> **INSTRUCTIONS FOR THE TASK**
Filter the rows below and copy every line that contains the string "lahan". Matching is case-sensitive.
(TASK INPUT Opens)
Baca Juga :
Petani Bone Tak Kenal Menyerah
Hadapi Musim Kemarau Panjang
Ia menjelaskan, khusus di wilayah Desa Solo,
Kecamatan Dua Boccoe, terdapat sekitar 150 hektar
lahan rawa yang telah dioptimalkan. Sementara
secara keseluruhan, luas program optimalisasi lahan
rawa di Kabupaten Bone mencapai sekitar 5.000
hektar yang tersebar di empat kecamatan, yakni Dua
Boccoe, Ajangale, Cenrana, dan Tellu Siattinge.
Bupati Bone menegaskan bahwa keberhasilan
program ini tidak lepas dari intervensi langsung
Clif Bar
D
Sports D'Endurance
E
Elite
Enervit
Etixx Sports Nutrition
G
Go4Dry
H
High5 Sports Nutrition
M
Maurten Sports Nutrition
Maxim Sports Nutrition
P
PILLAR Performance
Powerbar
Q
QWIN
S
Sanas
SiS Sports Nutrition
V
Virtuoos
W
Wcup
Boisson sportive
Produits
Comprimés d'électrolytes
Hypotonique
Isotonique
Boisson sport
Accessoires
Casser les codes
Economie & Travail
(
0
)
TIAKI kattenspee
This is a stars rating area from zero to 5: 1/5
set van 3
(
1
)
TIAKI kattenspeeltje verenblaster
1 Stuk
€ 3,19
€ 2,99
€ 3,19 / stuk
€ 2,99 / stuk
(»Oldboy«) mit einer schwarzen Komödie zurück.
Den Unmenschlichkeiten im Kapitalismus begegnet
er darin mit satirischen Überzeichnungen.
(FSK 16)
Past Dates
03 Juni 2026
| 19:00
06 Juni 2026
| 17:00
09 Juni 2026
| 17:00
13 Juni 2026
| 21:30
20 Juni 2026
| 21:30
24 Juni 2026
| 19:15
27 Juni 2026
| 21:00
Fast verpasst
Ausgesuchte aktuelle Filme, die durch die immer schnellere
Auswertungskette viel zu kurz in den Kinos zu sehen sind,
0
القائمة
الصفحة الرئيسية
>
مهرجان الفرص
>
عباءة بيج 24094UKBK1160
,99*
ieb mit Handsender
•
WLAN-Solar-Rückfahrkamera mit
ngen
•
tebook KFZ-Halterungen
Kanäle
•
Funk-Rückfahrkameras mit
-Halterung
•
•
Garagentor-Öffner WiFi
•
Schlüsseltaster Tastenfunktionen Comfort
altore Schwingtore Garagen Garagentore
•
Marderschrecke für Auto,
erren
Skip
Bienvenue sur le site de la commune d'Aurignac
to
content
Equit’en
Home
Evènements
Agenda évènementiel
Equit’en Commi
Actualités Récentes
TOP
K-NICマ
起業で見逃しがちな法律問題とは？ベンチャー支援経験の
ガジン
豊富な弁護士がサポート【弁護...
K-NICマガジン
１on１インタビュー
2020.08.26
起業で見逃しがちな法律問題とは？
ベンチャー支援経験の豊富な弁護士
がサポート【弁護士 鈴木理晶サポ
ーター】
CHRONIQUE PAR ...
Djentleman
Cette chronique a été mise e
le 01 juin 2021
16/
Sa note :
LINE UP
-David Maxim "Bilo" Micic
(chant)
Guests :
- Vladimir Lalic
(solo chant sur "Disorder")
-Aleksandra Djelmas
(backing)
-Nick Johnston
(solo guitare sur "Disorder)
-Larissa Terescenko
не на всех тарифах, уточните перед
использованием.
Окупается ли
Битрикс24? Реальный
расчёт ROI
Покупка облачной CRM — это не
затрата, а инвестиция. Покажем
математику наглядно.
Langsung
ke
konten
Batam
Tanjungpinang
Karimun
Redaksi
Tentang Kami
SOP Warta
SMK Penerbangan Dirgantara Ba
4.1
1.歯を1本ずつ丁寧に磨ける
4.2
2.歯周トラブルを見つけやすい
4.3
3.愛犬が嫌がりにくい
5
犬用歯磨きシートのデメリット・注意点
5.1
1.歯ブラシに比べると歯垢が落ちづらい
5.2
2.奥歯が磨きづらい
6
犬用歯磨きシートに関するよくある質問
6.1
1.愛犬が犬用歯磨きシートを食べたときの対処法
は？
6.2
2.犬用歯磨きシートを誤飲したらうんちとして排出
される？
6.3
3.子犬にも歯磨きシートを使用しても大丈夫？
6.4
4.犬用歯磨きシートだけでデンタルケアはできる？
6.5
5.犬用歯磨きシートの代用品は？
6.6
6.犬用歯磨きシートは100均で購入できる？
(TASK INPUT Closes)
> **REPLY**
lahan rawa yang telah dioptimalkan. Sementara
secara keseluruhan, luas program optimalisasi lahan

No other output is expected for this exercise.